One can stand totally absorbed before a Leonardo, a Rembrandt, or a Cezanne, because so many dimensions and layers of meaning and suggestiveness lie beneath their surface images. We don't merely perceive a simple representation of an object or a person, but find ourselves locked into a complex of ideas, forms, and emotions that seem endless in their implications. A Picasso painting that looks abstract may reverberate with echoes of primitive Greek, African, and Etruscan forms and images. And a Henry Moore sculpture may evoke vague memories of primal forms, of Stonehenge, or of ancient Near Eastern artifacts.

That is what a true and living tradition is all about. And this tradition in no way restricts or cramps an artist's style, but rather, enriches and ennobles it. Tradition is only destructive if certain older styles become the absolute ideals against which all new work is judged - if, for instance, the late paintings of Raphael or Matisse are adjudged perfect and are then designated as the strict models for all future work.

This sense of continuity and tradition has, however, been violently disrupted in this century. Most artists today stand very much alone in their creative endeavors, and must madly improvise or invent new forms or ideas in order to survive.

This becomes increasingly true as one generation replaces the previous one and believes it must actually discredit its predecessor to achieve artistic validity. The movement is thus against tradition rather than toward it. As a result, an increasing number of younger artists have only two choices: to keep searching for ever more extreme and outrageous forms and devices so as to attract attention, or to do just the opposite, to copy nature as slavishly and mechanically as possible.

Both approaches result in relatively superficial work of little more cultural significance than a passionate doodle or a pretty snapshot. And yet that is where we, to a large extent, stand today. We have the utterly naive notion that an individual can whip up, will, or imagine a great work of art into existence all by himself. Well, it cannot be done! Even the greatest geniuses needed help from the past - witness Rubens and Picasso.

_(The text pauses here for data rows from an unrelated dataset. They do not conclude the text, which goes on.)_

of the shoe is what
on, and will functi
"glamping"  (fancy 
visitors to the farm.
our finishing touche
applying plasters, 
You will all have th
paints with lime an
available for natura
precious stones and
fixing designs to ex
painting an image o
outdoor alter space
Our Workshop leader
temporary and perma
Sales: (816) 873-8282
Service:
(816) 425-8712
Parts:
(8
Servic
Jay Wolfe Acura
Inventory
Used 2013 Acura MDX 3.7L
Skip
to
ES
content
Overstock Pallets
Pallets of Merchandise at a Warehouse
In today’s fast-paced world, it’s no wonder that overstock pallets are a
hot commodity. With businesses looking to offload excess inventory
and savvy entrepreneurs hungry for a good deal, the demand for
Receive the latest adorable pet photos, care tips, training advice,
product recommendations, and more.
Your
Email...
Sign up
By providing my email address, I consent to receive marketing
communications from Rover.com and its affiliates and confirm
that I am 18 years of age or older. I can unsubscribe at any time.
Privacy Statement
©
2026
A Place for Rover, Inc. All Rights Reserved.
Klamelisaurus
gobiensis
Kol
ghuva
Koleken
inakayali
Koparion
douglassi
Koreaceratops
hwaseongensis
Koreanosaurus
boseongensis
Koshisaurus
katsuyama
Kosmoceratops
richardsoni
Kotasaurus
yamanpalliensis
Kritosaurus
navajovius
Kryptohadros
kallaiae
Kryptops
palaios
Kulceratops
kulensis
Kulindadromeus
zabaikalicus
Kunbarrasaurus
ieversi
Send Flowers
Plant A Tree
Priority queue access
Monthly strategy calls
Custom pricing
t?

Even so, I'd much rather see the results of excessive ''individuality'' seeking ''originality'' than the deadening effects of a misused or artificially imposed tradition. Tradition must be integrated and organic. If true, it will serve as a stimulant and as an ideal, will function in the manner of a Socratic dialogue with the artist.

Without a tradition, an artist cannot do much more than splash a few pretty colors or copy the appearance of a few objects. With it, he can ''plug himself into'' the best of what mankind has done and thought, and can, if he has it in him, contribute significantly to that vast storehouse of knowledge, wisdom, and beauty.

Failing that, however, we must still keep the human spirit alive, keep it pushing forward and upward. Without that we can easily cease to be. In the absence of greatness, I will always opt for the human spirit expressing itself as a splash of paint or as a merry combination of colors. And I will always turn against any effort to impose the heavy hand of a dead tradition.